Rewrite the passage about Haig starting at the words "Nixon's opening of" and ending after "Nixon White House.", replacing "division" with "rift".

Selected passage:
****************

Haig feared that the Soviets would see U.S. officials, including himself, claim there was no increase in America's alert status, but meanwhile gather intelligence indicating the opposite. The Soviets, paranoid to begin with, could misinterpret the events and believe the United States was planning a surprise attack.
Haig's actions that fateful day have become the stuff of urban myths. Even Oliver Stone got into the mix, with his made-for-cable movie "The Day Reagan Was Shot." The eccentric director asserted in his film that Haig (played by Richard Dreyfuss) actually tried to leverage the shooting of Reagan into a full-blown military coup.
The truth was the opposite: Haig had been a calming figure during the turmoil of the day. The audiotapes contradicted Stone's wild claims, and he had to temper the movie's spin by stressing it was a fictional representation of events. He even offered personal praise for Haig's taking responsibility during the confusion of the day.
Haig was the warrior caught up in a civilian fire drill. Political correctness was trumped by the natural instincts of the military leader - and Haig was the textbook military leader.
Never apologetic about the incident, Haig once dismissed the furor with: "I don't worry about the midgets."
Haig's actions on the day Reagan was shot did not lead to his departure as secretary of state, but they helped lay the groundwork. And on June 25, 1982, he resigned from the job, a resignation Reagan pushed for.
Though his time as secretary of state was short, Haig had played a role in laying the groundwork for Reagan's rollback of the Soviet Union. But Haig had pointed out that the heavy lifting that made possible the undoing of the Soviet empire had been completed in the Nixon administration.
Nixon's opening of relations with China divided the world's two great communist powers, and the Soviets became weakened and vulnerable. Reagan exploited this division to the fullest, but Haig had helped to make it happen during his days in the Nixon White House.

****************

Entries shown:
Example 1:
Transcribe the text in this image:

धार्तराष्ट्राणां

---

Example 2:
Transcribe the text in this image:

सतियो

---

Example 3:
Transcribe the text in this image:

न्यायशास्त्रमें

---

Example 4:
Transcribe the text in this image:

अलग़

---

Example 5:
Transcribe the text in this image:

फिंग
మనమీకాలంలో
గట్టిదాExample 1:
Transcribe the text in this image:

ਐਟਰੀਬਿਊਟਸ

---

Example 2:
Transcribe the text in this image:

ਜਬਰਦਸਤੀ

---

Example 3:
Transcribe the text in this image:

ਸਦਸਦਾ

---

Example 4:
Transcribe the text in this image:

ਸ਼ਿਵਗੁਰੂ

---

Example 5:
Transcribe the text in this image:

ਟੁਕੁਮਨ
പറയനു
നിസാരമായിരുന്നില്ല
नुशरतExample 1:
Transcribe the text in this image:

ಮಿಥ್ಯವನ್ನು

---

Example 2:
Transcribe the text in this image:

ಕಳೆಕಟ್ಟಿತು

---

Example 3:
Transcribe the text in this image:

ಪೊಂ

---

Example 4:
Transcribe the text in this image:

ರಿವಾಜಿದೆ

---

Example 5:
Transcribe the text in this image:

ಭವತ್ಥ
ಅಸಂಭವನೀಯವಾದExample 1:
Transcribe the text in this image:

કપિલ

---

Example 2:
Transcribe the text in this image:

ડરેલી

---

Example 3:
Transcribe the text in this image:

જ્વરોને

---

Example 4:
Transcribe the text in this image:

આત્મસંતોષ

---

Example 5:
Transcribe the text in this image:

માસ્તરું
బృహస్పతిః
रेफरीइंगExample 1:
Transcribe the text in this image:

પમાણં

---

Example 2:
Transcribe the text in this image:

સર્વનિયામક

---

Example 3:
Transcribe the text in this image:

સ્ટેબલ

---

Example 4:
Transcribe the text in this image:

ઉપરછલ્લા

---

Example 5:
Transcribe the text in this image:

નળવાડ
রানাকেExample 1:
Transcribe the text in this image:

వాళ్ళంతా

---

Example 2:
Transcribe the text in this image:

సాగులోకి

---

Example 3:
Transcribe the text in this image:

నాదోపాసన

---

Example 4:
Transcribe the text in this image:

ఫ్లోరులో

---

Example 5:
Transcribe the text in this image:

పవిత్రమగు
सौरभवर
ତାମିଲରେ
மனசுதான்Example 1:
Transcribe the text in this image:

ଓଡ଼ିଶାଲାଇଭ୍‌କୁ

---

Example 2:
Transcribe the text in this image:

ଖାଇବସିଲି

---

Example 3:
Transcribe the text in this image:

****************

Full solution:
Nixon's opening of relations with China divided the world's two great communist powers, and the Soviets became weakened and vulnerable. Reagan exploited this rift to the fullest, but Haig had helped to make it happen during his days in the Nixon White House.